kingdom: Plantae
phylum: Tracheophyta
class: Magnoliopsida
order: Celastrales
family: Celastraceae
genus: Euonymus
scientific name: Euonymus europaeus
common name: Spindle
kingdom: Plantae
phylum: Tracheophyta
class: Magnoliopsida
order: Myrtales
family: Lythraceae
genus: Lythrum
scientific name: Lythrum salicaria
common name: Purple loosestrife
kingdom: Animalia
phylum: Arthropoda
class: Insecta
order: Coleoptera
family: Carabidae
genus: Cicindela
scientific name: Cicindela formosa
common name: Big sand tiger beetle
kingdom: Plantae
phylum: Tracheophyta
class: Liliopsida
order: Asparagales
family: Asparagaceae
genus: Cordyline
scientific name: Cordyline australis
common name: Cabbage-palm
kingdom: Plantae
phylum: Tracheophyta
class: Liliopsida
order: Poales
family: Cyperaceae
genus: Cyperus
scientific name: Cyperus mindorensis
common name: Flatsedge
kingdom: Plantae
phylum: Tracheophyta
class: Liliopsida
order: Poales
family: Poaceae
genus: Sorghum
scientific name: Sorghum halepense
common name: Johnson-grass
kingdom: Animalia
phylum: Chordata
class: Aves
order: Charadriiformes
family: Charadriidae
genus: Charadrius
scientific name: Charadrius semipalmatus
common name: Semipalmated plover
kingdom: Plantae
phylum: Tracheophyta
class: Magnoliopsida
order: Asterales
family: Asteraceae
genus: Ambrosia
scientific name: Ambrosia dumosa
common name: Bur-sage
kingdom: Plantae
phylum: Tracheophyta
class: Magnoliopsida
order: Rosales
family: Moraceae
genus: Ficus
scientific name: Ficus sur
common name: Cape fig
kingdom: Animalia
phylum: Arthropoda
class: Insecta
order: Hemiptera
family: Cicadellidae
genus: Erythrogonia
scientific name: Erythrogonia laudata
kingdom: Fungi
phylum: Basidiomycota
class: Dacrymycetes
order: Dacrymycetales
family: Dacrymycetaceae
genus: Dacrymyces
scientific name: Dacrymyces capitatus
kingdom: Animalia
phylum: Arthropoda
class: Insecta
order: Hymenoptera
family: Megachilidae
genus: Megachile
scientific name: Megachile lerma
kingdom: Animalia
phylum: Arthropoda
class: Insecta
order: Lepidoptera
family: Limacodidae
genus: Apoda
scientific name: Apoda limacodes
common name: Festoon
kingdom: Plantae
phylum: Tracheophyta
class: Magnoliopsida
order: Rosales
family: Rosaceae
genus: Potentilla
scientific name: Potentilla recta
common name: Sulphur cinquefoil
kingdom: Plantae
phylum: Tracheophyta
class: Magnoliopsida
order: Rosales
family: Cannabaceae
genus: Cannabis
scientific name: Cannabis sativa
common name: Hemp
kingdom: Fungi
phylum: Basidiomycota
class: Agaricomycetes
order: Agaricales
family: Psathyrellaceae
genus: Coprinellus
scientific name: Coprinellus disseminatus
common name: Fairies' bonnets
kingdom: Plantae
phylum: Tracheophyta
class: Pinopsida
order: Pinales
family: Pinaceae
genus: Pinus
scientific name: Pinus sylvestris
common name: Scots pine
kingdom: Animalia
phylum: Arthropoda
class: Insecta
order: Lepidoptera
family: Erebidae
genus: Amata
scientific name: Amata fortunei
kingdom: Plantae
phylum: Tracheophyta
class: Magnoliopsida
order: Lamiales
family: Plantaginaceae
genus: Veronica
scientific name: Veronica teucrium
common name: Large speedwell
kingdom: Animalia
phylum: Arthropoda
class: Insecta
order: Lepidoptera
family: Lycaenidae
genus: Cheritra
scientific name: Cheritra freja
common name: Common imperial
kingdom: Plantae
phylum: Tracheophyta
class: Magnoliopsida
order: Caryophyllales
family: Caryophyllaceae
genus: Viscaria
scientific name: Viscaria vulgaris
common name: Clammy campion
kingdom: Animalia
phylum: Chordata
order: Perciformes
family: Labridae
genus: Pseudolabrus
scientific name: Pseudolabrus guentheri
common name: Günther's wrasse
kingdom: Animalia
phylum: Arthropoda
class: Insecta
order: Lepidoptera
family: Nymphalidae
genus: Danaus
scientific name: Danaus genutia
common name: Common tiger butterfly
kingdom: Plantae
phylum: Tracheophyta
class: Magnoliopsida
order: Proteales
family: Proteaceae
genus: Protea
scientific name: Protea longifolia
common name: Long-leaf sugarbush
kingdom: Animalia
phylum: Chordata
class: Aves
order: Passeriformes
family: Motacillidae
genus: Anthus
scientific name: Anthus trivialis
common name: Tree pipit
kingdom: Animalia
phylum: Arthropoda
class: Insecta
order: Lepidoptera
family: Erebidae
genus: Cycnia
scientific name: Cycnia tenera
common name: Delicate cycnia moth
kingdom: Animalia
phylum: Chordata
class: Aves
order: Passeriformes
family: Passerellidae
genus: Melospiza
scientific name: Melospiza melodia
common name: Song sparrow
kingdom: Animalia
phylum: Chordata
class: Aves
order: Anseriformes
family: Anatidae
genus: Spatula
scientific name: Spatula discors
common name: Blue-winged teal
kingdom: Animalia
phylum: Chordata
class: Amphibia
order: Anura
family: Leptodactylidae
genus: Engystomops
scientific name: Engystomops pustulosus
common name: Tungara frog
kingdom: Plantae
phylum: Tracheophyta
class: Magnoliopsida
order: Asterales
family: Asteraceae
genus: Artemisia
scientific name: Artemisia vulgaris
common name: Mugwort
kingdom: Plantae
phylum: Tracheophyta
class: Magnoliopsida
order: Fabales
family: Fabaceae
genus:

__________________________________________________

PROBLEM DETAILS -
Can you render every line of these records as a JSON list of strings, with one string per line and blank lines left out?

FINISHED TASK -
[
  "kingdom: Plantae",
  "phylum: Tracheophyta",
  "class: Magnoliopsida",
  "order: Celastrales",
  "family: Celastraceae",
  "genus: Euonymus",
  "scientific name: Euonymus europaeus",
  "common name: Spindle",
  "kingdom: Plantae",
  "phylum: Tracheophyta",
  "class: Magnoliopsida",
  "order: Myrtales",
  "family: Lythraceae",
  "genus: Lythrum",
  "scientific name: Lythrum salicaria",
  "common name: Purple loosestrife",
  "kingdom: Animalia",
  "phylum: Arthropoda",
  "class: Insecta",
  "order: Coleoptera",
  "family: Carabidae",
  "genus: Cicindela",
  "scientific name: Cicindela formosa",
  "common name: Big sand tiger beetle",
  "kingdom: Plantae",
  "phylum: Tracheophyta",
  "class: Liliopsida",
  "order: Asparagales",
  "family: Asparagaceae",
  "genus: Cordyline",
  "scientific name: Cordyline australis",
  "common name: Cabbage-palm",
  "kingdom: Plantae",
  "phylum: Tracheophyta",
  "class: Liliopsida",
  "order: Poales",
  "family: Cyperaceae",
  "genus: Cyperus",
  "scientific name: Cyperus mindorensis",
  "common name: Flatsedge",
  "kingdom: Plantae",
  "phylum: Tracheophyta",
  "class: Liliopsida",
  "order: Poales",
  "family: Poaceae",
  "genus: Sorghum",
  "scientific name: Sorghum halepense",
  "common name: Johnson-grass",
  "kingdom: Animalia",
  "phylum: Chordata",
  "class: Aves",
  "order: Charadriiformes",
  "family: Charadriidae",
  "genus: Charadrius",
  "scientific name: Charadrius semipalmatus",
  "common name: Semipalmated plover",
  "kingdom: Plantae",
  "phylum: Tracheophyta",
  "class: Magnoliopsida",
  "order: Asterales",
  "family: Asteraceae",
  "genus: Ambrosia",
  "scientific name: Ambrosia dumosa",
  "common name: Bur-sage",
  "kingdom: Plantae",
  "phylum: Tracheophyta",
  "class: Magnoliopsida",
  "order: Rosales",
  "family: Moraceae",
  "genus: Ficus",
  "scientific name: Ficus sur",
  "common name: Cape fig",
  "kingdom: Animalia",
  "phylum: Arthropoda",
  "class: Insecta",
  "order: Hemiptera",
  "family: Cicadellidae",
  "genus: Erythrogonia",
  "scientific name: Erythrogonia laudata",
  "kingdom: Fungi",
  "phylum: Basidiomycota",
  "class: Dacrymycetes",
  "order: Dacrymycetales",
  "family: Dacrymycetaceae",
  "genus: Dacrymyces",
  "scientific name: Dacrymyces capitatus",
  "kingdom: Animalia",
  "phylum: Arthropoda",
  "class: Insecta",
  "order: Hymenoptera",
  "family: Megachilidae",
  "genus: Megachile",
  "scientific name: Megachile lerma",
  "kingdom: Animalia",
  "phylum: Arthropoda",
  "class: Insecta",
  "order: Lepidoptera",
  "family: Limacodidae",
  "genus: Apoda",
  "scientific name: Apoda limacodes",
  "common name: Festoon",
  "kingdom: Plantae",
  "phylum: Tracheophyta",
  "class: Magnoliopsida",
  "order: Rosales",
  "family: Rosaceae",
  "genus: Potentilla",
  "scientific name: Potentilla recta",
  "common name: Sulphur cinquefoil",
  "kingdom: Plantae",
  "phylum: Tracheophyta",
  "class: Magnoliopsida",
  "order: Rosales",
  "family: Cannabaceae",
  "genus: Cannabis",
  "scientific name: Cannabis sativa",
  "common name: Hemp",
  "kingdom: Fungi",
  "phylum: Basidiomycota",
  "class: Agaricomycetes",
  "order: Agaricales",
  "family: Psathyrellaceae",
  "genus: Coprinellus",
  "scientific name: Coprinellus disseminatus",
  "common name: Fairies' bonnets",
  "kingdom: Plantae",
  "phylum: Tracheophyta",
  "class: Pinopsida",
  "order: Pinales",
  "family: Pinaceae",
  "genus: Pinus",
  "scientific name: Pinus sylvestris",
  "common name: Scots pine",
  "kingdom: Animalia",
  "phylum: Arthropoda",
  "class: Insecta",
  "order: Lepidoptera",
  "family: Erebidae",
  "genus: Amata",
  "scientific name: Amata fortunei",
  "kingdom: Plantae",
  "phylum: Tracheophyta",
  "class: Magnoliopsida",
  "order: Lamiales",
  "family: Plantaginaceae",
  "genus: Veronica",
  "scientific name: Veronica teucrium",
  "common name: Large speedwell",
  "kingdom: Animalia",
  "phylum: Arthropoda",
  "class: Insecta",
  "order: Lepidoptera",
  "family: Lycaenidae",
  "genus: Cheritra",
  "scientific name: Cheritra freja",
  "common name: Common imperial",
  "kingdom: Plantae",
  "phylum: Tracheophyta",
  "class: Magnoliopsida",
  "order: Caryophyllales",
  "family: Caryophyllaceae",
  "genus: Viscaria",
  "scientific name: Viscaria vulgaris",
  "common name: Clammy campion",
  "kingdom: Animalia",
  "phylum: Chordata",
  "order: Perciformes",
  "family: Labridae",
  "genus: Pseudolabrus",
  "scientific name: Pseudolabrus guentheri",
  "common name: Günther's wrasse",
  "kingdom: Animalia",
  "phylum: Arthropoda",
  "class: Insecta",
  "order: Lepidoptera",
  "family: Nymphalidae",
  "genus: Danaus",
  "scientific name: Danaus genutia",
  "common name: Common tiger butterfly",
  "kingdom: Plantae",
  "phylum: Tracheophyta",
  "class: Magnoliopsida",
  "order: Proteales",
  "family: Proteaceae",
  "genus: Protea",
  "scientific name: Protea longifolia",
  "common name: Long-leaf sugarbush",
  "kingdom: Animalia",
  "phylum: Chordata",
  "class: Aves",
  "order: Passeriformes",
  "family: Motacillidae",
  "genus: Anthus",
  "scientific name: Anthus trivialis",
  "common name: Tree pipit",
  "kingdom: Animalia",
  "phylum: Arthropoda",
  "class: Insecta",
  "order: Lepidoptera",
  "family: Erebidae",
  "genus: Cycnia",
  "scientific name: Cycnia tenera",
  "common name: Delicate cycnia moth",
  "kingdom: Animalia",
  "phylum: Chordata",
  "class: Aves",
  "order: Passeriformes",
  "family: Passerellidae",
  "genus: Melospiza",
  "scientific name: Melospiza melodia",
  "common name: Song sparrow",
  "kingdom: Animalia",
  "phylum: Chordata",
  "class: Aves",
  "order: Anseriformes",
  "family: Anatidae",
  "genus: Spatula",
  "scientific name: Spatula discors",
  "common name: Blue-winged teal",
  "kingdom: Animalia",
  "phylum: Chordata",
  "class: Amphibia",
  "order: Anura",
  "family: Leptodactylidae",
  "genus: Engystomops",
  "scientific name: Engystomops pustulosus",
  "common name: Tungara frog",
  "kingdom: Plantae",
  "phylum: Tracheophyta",
  "class: Magnoliopsida",
  "order: Asterales",
  "family: Asteraceae",
  "genus: Artemisia",
  "scientific name: Artemisia vulgaris",
  "common name: Mugwort",
  "kingdom: Plantae",
  "phylum: Tracheophyta",
  "class: Magnoliopsida",
  "order: Fabales",
  "family: Fabaceae",
  "genus:"
]